On 15/04/2019 01:19, Ryan Joseph wrote:

On Apr 14, 2019, at 7:08 PM, Martin Frb <laza...@mfriebe.de> wrote:

Almost. assert takes the condition itself

assert(condition_that_must_be_true, 'error message')

so it would be
   assert(name<>'', 'requires "name <> ''''" failed for CreateHero');

You can already insert such asserts yourself. assert exists.

If you compile with -Sa then they are compiled in the code, otherwise not.
 From the compilers perspective isn’t it faster to test the condition first in 
an if statement so the assert function doesn’t get called? Assert tests for 
false also so it needs to invert the test to “name = ‘’” which is not how the 
“requires” statement is worded.

I’ve always made a “fatal” function which works in the opposite direction as 
assert, i.e if the condition is *true* then crash. Don’t know why but that’s 
easier for me to understand.

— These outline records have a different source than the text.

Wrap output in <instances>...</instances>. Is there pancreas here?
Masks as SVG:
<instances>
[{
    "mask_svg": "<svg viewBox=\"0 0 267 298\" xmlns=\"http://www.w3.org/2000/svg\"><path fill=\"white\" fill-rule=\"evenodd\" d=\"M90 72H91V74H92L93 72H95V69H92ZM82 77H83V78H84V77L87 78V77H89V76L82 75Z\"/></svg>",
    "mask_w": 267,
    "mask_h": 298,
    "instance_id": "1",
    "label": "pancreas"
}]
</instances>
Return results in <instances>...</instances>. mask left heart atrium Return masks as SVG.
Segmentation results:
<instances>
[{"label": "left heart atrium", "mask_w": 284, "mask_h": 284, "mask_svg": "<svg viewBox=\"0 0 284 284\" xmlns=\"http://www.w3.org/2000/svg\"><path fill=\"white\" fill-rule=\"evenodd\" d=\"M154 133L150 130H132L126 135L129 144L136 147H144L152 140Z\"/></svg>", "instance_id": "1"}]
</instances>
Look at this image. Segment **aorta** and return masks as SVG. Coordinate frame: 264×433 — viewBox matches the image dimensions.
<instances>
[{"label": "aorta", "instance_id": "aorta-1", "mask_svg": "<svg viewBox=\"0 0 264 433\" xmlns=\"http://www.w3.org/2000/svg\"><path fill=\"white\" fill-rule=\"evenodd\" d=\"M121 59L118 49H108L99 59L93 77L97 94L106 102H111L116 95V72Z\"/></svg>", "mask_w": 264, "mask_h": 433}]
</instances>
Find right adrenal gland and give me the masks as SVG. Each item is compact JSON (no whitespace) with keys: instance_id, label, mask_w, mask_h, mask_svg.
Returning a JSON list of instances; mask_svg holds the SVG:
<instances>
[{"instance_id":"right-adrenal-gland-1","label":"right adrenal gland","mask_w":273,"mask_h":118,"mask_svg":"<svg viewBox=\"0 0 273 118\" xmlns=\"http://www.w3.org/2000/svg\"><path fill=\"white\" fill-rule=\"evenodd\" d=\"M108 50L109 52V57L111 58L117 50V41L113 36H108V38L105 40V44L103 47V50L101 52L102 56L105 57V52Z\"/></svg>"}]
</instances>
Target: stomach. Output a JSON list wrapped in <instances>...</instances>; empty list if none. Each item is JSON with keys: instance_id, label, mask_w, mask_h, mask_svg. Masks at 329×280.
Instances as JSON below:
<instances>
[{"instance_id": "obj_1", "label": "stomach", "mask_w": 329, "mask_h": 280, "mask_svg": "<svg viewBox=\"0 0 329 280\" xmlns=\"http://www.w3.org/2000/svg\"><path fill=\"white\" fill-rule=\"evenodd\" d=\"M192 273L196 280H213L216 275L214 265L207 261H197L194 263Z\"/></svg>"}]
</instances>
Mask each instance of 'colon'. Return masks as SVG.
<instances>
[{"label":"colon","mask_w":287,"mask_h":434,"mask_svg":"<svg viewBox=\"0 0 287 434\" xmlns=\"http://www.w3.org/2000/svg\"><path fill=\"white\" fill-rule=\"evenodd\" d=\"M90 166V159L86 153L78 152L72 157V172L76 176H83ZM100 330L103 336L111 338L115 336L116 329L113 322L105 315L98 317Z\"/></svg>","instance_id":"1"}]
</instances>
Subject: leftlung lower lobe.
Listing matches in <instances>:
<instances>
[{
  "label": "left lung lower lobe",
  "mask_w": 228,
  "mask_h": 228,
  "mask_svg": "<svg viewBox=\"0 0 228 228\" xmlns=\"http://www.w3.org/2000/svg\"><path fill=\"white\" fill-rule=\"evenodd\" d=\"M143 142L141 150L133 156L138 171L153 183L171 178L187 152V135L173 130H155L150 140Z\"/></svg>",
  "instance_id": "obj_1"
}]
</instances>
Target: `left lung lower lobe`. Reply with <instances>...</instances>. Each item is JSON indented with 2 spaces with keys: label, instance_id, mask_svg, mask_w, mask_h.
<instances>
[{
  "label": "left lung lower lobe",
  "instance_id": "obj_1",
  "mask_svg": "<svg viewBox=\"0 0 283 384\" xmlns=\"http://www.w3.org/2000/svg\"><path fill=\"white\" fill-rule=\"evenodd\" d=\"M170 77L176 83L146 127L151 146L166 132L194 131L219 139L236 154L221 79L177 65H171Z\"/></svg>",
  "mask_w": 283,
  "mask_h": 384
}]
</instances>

I like the requires section because it works in 
the same logic.

You had

requires
  name <> '';

Or in other words: bail if name = ''

  assert(name<>'', ...)
does that.
It bails if name = ''. (then the condition "name <> '' " would be false => bail)

requires, like assert want the condition(s) to be true

Assert is for testing, so speed doesn't matter.
I don't know how it is internally implemented.